SUPPLIED INFORMATION:
★ ★ ★ ★ ★

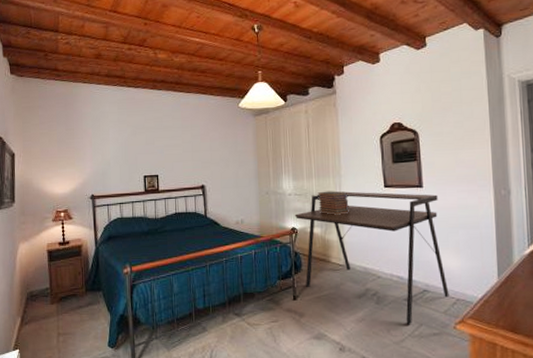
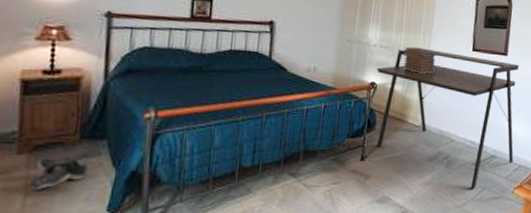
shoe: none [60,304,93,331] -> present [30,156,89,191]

★ ★ ★ ★ ★

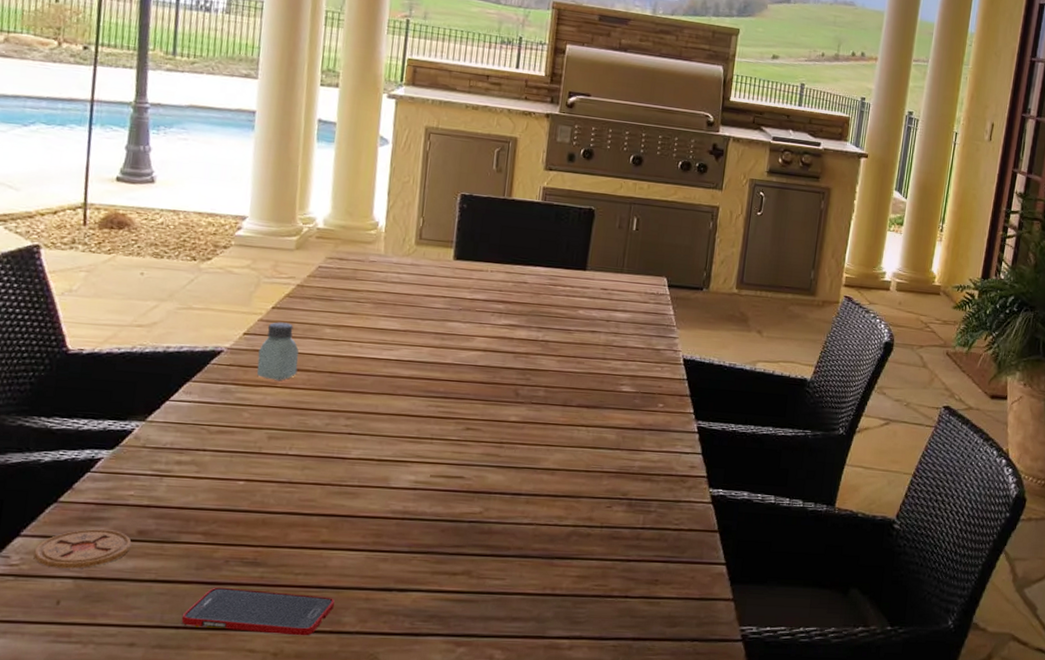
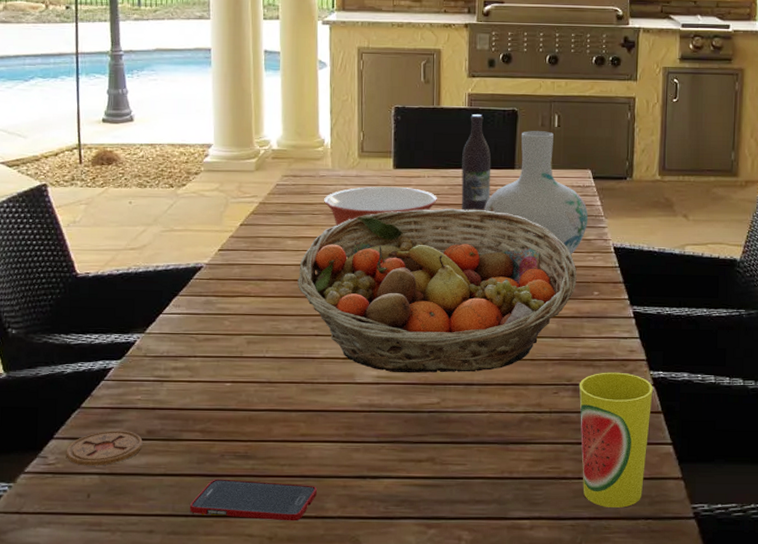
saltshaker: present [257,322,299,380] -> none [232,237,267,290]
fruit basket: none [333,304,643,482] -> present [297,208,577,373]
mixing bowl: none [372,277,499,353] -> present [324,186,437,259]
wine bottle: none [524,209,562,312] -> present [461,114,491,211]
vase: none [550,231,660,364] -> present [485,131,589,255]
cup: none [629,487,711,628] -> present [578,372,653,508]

★ ★ ★ ★ ★

TASK TO CARRY OUT: All lines in the data above from the one with "wine bottle: none" through the one with "cup: none [629,487,711,628]" must be repeated exactly, and no others.

SOLUTION:
wine bottle: none [524,209,562,312] -> present [461,114,491,211]
vase: none [550,231,660,364] -> present [485,131,589,255]
cup: none [629,487,711,628] -> present [578,372,653,508]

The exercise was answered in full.